- [Text block]:
# # #

Here’s a little example of using Hadley Wickham’s testthat package for unit testing R code.
The function below computes the real roots of a quadratic. All that really matters for our purposes is that the function can return 0, 1, or 2 numbers and it could raise an error.
real.roots <- function(a, b, c)
{
if (a == 0.)
stop("Leading term cannot be zero")
d = b*b - 4*a*c # discriminant
if (d < 0)
rr = c()
else if (d == 0)
rr = c( -b/(2*a) )
else
rr = c( (-b - sqrt(d))/(2*a),
(-b + sqrt(d))/(2*a) )
return(rr)
}
To test this code with testthat we create another file for tests. The name of the file should begin with test so that testthat can recognize it as a file of test code. So let name the file containing the code above real_roots.R and the file containing its tests test_real_roots.R.
The test file needs to read in the file being tested.
source("real_roots.R")
Now let’s write some tests for the case of a quadratic with two real roots.
test_that("Distinct roots", {
roots <- real.roots(1, 7, 12)
expect_that( roots, is_a("numeric") )
expect_that( length(roots), equals(2) )
expect_that( roots[1] < roots[2], is_true() )
})
This tests that we get back two numbers and that they are sorted in increasing order.
Next we find the roots of (x + 3000)2 = x2 + 6000x + 9000000. We’ll test whether we get back −3000 as the only root. In general you can’t expect to get an exact answer, though in this case we do since the root is an integer. But we’ll show in the next example how to test for equality with a given tolerance.
test_that("Repeated root", {
roots <- real.roots(1, 6000, 9000000)
expect_that( length(roots), equals(1) )
expect_that( roots, equals(-3000) )
# Test whether ABSOLUTE error is within 0.1
expect_that( roots, equals(-3000.01, tolerance = 0.1) )
# Test whether RELATIVE error is within 0.1
# To test relative error, set 'scale' equal to expected value.
# See base R function all.equal for optional argument documentation.
expect_equal( roots, -3001, tolerance = 0.1, scale=-3001)
})
To show how to test code that should raise an error, we’ll find the roots of 2x + 3, which isn’t a quadratic. Notice that you can test whether any error is raised or you can test whether the error message matches a given regular expression.
test_that("Polynomial must be quadratic", {
# Test for ANY error
expect_that( real.roots(0, 2, 3), throws_error() )
# Test specifically for an error string containing "zero"
expect_that( real.roots(0, 2, 3), throws_error("zero") )
# Test specifically for an error string containing "zero" or "Zero" using regular expression
expect_that( real.roots(0, 2, 3), throws_error("[zZ]ero") )
})
Finally, here are a couple tests that shouldn’t pass.
test_that("Bogus tests", {
x <- c(1, 2, 3)
expect_that( length(x), equals(2.7) )
expect_that( x, is_a("data.frame") )
})

# # #

(Saved entries)
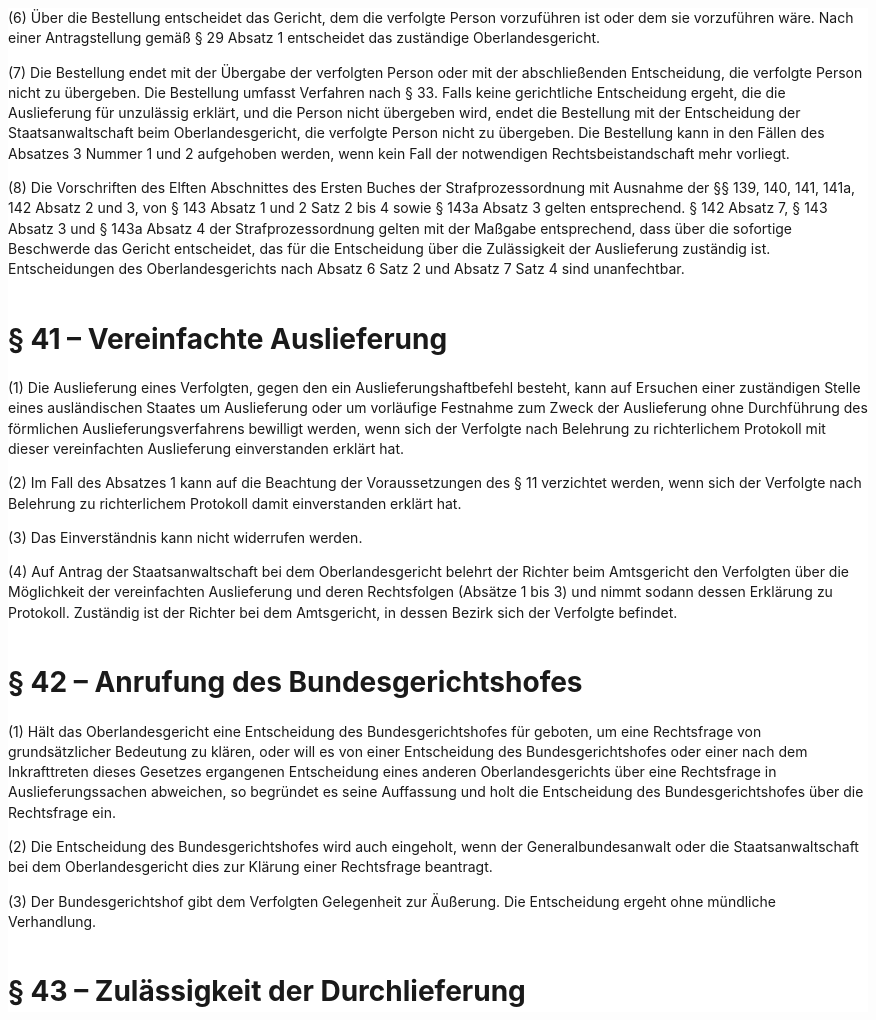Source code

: (6) Über die Bestellung entscheidet das Gericht, dem die verfolgte Person vorzuführen ist oder dem sie vorzuführen wäre. Nach einer Antragstellung gemäß § 29 Absatz 1 entscheidet das zuständige Oberlandesgericht.

(7) Die Bestellung endet mit der Übergabe der verfolgten Person oder mit der abschließenden Entscheidung, die verfolgte Person nicht zu übergeben. Die Bestellung umfasst Verfahren nach § 33. Falls keine gerichtliche Entscheidung ergeht, die die Auslieferung für unzulässig erklärt, und die Person nicht übergeben wird, endet die Bestellung mit der Entscheidung der Staatsanwaltschaft beim Oberlandesgericht, die verfolgte Person nicht zu übergeben. Die Bestellung kann in den Fällen des Absatzes 3 Nummer 1 und 2 aufgehoben werden, wenn kein Fall der notwendigen Rechtsbeistandschaft mehr vorliegt.

(8) Die Vorschriften des Elften Abschnittes des Ersten Buches der Strafprozessordnung mit Ausnahme der §§ 139, 140, 141, 141a, 142 Absatz 2 und 3, von § 143 Absatz 1 und 2 Satz 2 bis 4 sowie § 143a Absatz 3 gelten entsprechend. § 142 Absatz 7, § 143 Absatz 3 und § 143a Absatz 4 der Strafprozessordnung gelten mit der Maßgabe entsprechend, dass über die sofortige Beschwerde das Gericht entscheidet, das für die Entscheidung über die Zulässigkeit der Auslieferung zuständig ist. Entscheidungen des Oberlandesgerichts nach Absatz 6 Satz 2 und Absatz 7 Satz 4 sind unanfechtbar.

# § 41 – Vereinfachte Auslieferung

(1) Die Auslieferung eines Verfolgten, gegen den ein Auslieferungshaftbefehl besteht, kann auf Ersuchen einer zuständigen Stelle eines ausländischen Staates um Auslieferung oder um vorläufige Festnahme zum Zweck der Auslieferung ohne Durchführung des förmlichen Auslieferungsverfahrens bewilligt werden, wenn sich der Verfolgte nach Belehrung zu richterlichem Protokoll mit dieser vereinfachten Auslieferung einverstanden erklärt hat.

(2) Im Fall des Absatzes 1 kann auf die Beachtung der Voraussetzungen des § 11 verzichtet werden, wenn sich der Verfolgte nach Belehrung zu richterlichem Protokoll damit einverstanden erklärt hat.

(3) Das Einverständnis kann nicht widerrufen werden.

(4) Auf Antrag der Staatsanwaltschaft bei dem Oberlandesgericht belehrt der Richter beim Amtsgericht den Verfolgten über die Möglichkeit der vereinfachten Auslieferung und deren Rechtsfolgen (Absätze 1 bis 3) und nimmt sodann dessen Erklärung zu Protokoll. Zuständig ist der Richter bei dem Amtsgericht, in dessen Bezirk sich der Verfolgte befindet.

# § 42 – Anrufung des Bundesgerichtshofes

(1) Hält das Oberlandesgericht eine Entscheidung des Bundesgerichtshofes für geboten, um eine Rechtsfrage von grundsätzlicher Bedeutung zu klären, oder will es von einer Entscheidung des Bundesgerichtshofes oder einer nach dem Inkrafttreten dieses Gesetzes ergangenen Entscheidung eines anderen Oberlandesgerichts über eine Rechtsfrage in Auslieferungssachen abweichen, so begründet es seine Auffassung und holt die Entscheidung des Bundesgerichtshofes über die Rechtsfrage ein.

(2) Die Entscheidung des Bundesgerichtshofes wird auch eingeholt, wenn der Generalbundesanwalt oder die Staatsanwaltschaft bei dem Oberlandesgericht dies zur Klärung einer Rechtsfrage beantragt.

(3) Der Bundesgerichtshof gibt dem Verfolgten Gelegenheit zur Äußerung. Die Entscheidung ergeht ohne mündliche Verhandlung.

# § 43 – Zulässigkeit der Durchlieferung
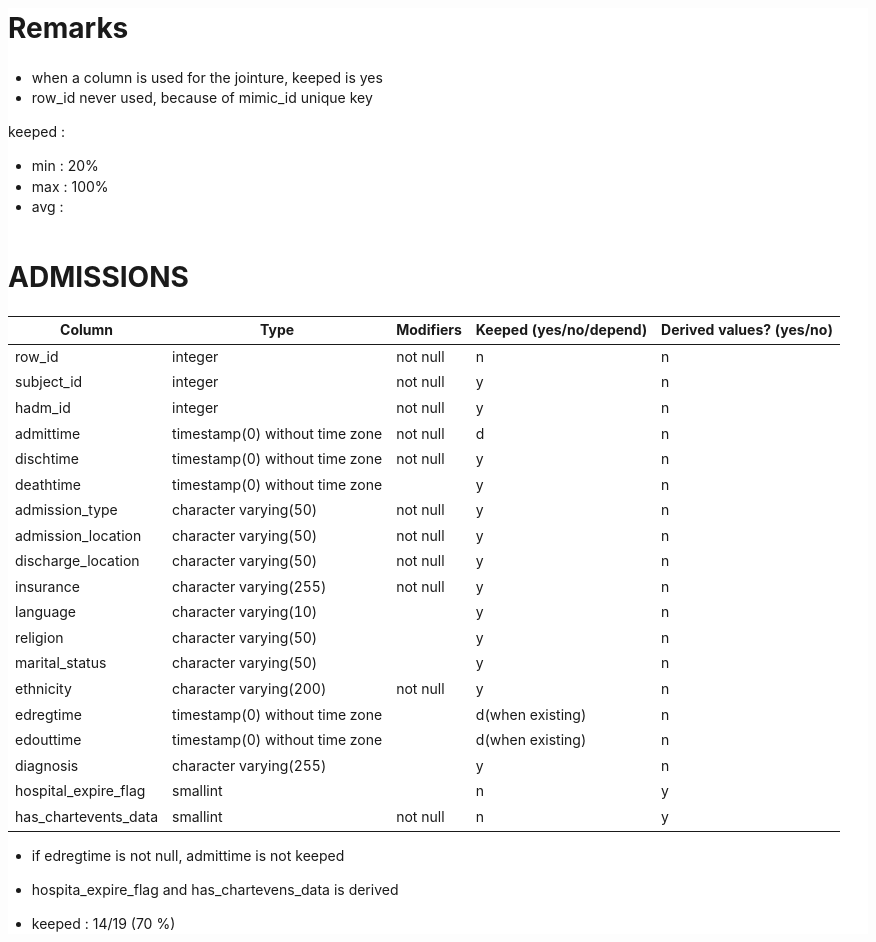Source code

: # Remarks
- when a column is used for the jointure, keeped is yes
- row_id never used, because of mimic_id unique key

keeped :
- min : 20%
- max : 100%
- avg :

# ADMISSIONS 
|        Column        |              Type              | Modifiers| Keeped (yes/no/depend) | Derived values? (yes/no)|
|----------------------|--------------------------------|-----------|-----------------------|-------------------------|
| row_id               | integer                        | not null|n|n|
| subject_id           | integer                        | not null|y|n|
| hadm_id              | integer                        | not null|y|n|
| admittime            | timestamp(0) without time zone | not null|d|n|
| dischtime            | timestamp(0) without time zone | not null|y|n|
| deathtime            | timestamp(0) without time zone ||y|n|
| admission_type       | character varying(50)          | not null|y|n|
| admission_location   | character varying(50)          | not null|y|n|
| discharge_location   | character varying(50)          | not null|y|n|
| insurance            | character varying(255)         | not null|y|n|
| language             | character varying(10)          ||y|n|
| religion             | character varying(50)          ||y|n|
| marital_status       | character varying(50)          ||y|n|
| ethnicity            | character varying(200)         | not null|y|n|
| edregtime            | timestamp(0) without time zone ||d(when existing)|n|
| edouttime            | timestamp(0) without time zone ||d(when existing)|n|
| diagnosis            | character varying(255)         ||y|n|
| hospital_expire_flag | smallint                       ||n|y|
| has_chartevents_data | smallint                       | not null|n|y|

- if edregtime is not null, admittime is not keeped
- hospita_expire_flag and has_chartevens_data is derived

- keeped : 14/19 (70 %) 
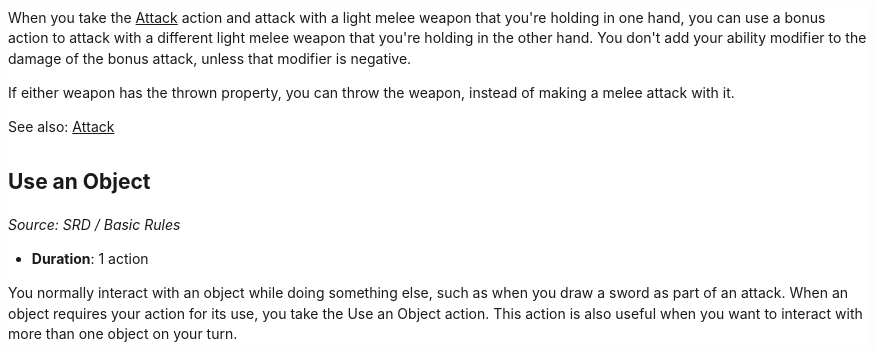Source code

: When you take the [Attack](actions.md#Attack) action and attack with a light melee weapon that you're holding in one hand, you can use a bonus action to attack with a different light melee weapon that you're holding in the other hand. You don't add your ability modifier to the damage of the bonus attack, unless that modifier is negative.

If either weapon has the thrown property, you can throw the weapon, instead of making a melee attack with it.

See also: [Attack](actions.md#Attack)

## Use an Object
_Source: SRD / Basic Rules_

- **Duration**: 1 action

You normally interact with an object while doing something else, such as when you draw a sword as part of an attack. When an object requires your action for its use, you take the Use an Object action. This action is also useful when you want to interact with more than one object on your turn.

# # #

According to the testthat example, what must a test file's name begin with for testthat to recognize it as test code?

- [Answer to this problem]:
It must begin with "test".